Stored records>
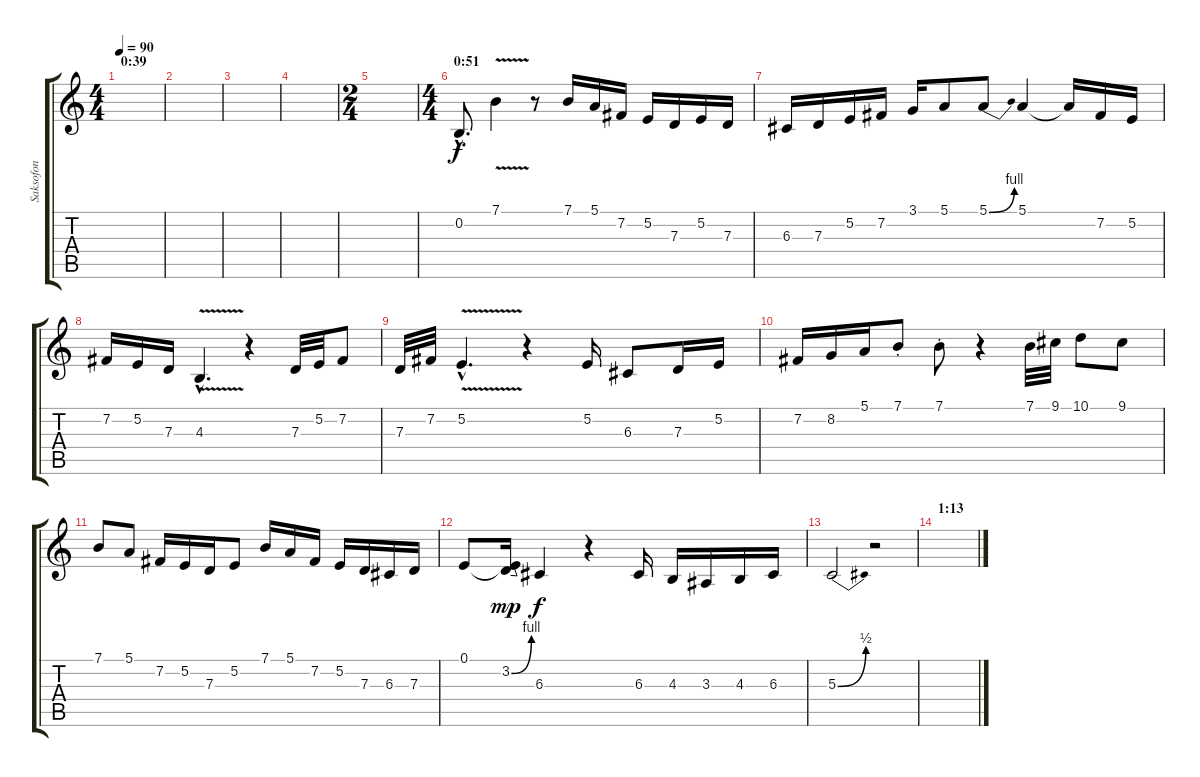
\track ("Saksofon" "Saksofon") {instrument altosax}
\staff {score tabs}
\tuning (E4 B3 G3 D3 A2 E2) {hide}
\ts (4 4)
\section ("" "0:39")
\tempo 90
\clef g2
\ks c
|
|
|
|
\ts (2 4)
|
\ts (4 4)
\section ("" "0:51")
0.2{hac}.8{d} 7.1{v}.4 r.8 7.1.16 5.1.16 7.2.16 5.2.16 7.3.16 5.2.16 7.3.16 |
6.3.16 7.3.16 5.2.16 7.2.16 3.1.16 5.1.8 5.1{be (bend 0 0 60 4)}.8 5.1.4 5.1{t}.16 7.2.16 5.2.16 |
7.2.16 5.2.16 7.3.16 4.3{v hac}.4{d} r.4 7.3.32 5.2.32 7.2.8 |
7.3.32 7.2.32 5.2{v hac}.4{d} r.4 5.2.16 6.3.8 7.3.16 5.2.16 |
7.2.16 8.2.16 5.1.16 7.1{st}.8 7.1{st}.8 r.4 7.1.32 9.1.32 10.1.8 9.1.8 |
7.1.8 5.1.8 7.2.16 5.2.16 7.3.16 5.2.8 7.1.16 5.1.16 7.2.16 5.2.16 7.3.16 6.3.16 7.3.16 |
0.1.8 (0.1{t} 3.2{be (bend 0 0 60 4)}).16{dy mp} 6.3.4{dy f} r.4 6.3.16 4.3.16 3.3.16 4.3.16 6.3.16 |
5.3{be (bend 0 0 60 2)}.2 r.2 |
\section ("" "1:13")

Exercise task>
Repeat the listing above line for line, leaving out the picture.

Correct output>
\track ("Saksofon" "Saksofon") {instrument altosax}
\staff {score tabs}
\tuning (E4 B3 G3 D3 A2 E2) {hide}
\ts (4 4)
\section ("" "0:39")
\tempo 90
\clef g2
\ks c
|
|
|
|
\ts (2 4)
|
\ts (4 4)
\section ("" "0:51")
0.2{hac}.8{d} 7.1{v}.4 r.8 7.1.16 5.1.16 7.2.16 5.2.16 7.3.16 5.2.16 7.3.16 |
6.3.16 7.3.16 5.2.16 7.2.16 3.1.16 5.1.8 5.1{be (bend 0 0 60 4)}.8 5.1.4 5.1{t}.16 7.2.16 5.2.16 |
7.2.16 5.2.16 7.3.16 4.3{v hac}.4{d} r.4 7.3.32 5.2.32 7.2.8 |
7.3.32 7.2.32 5.2{v hac}.4{d} r.4 5.2.16 6.3.8 7.3.16 5.2.16 |
7.2.16 8.2.16 5.1.16 7.1{st}.8 7.1{st}.8 r.4 7.1.32 9.1.32 10.1.8 9.1.8 |
7.1.8 5.1.8 7.2.16 5.2.16 7.3.16 5.2.8 7.1.16 5.1.16 7.2.16 5.2.16 7.3.16 6.3.16 7.3.16 |
0.1.8 (0.1{t} 3.2{be (bend 0 0 60 4)}).16{dy mp} 6.3.4{dy f} r.4 6.3.16 4.3.16 3.3.16 4.3.16 6.3.16 |
5.3{be (bend 0 0 60 2)}.2 r.2 |
\section ("" "1:13")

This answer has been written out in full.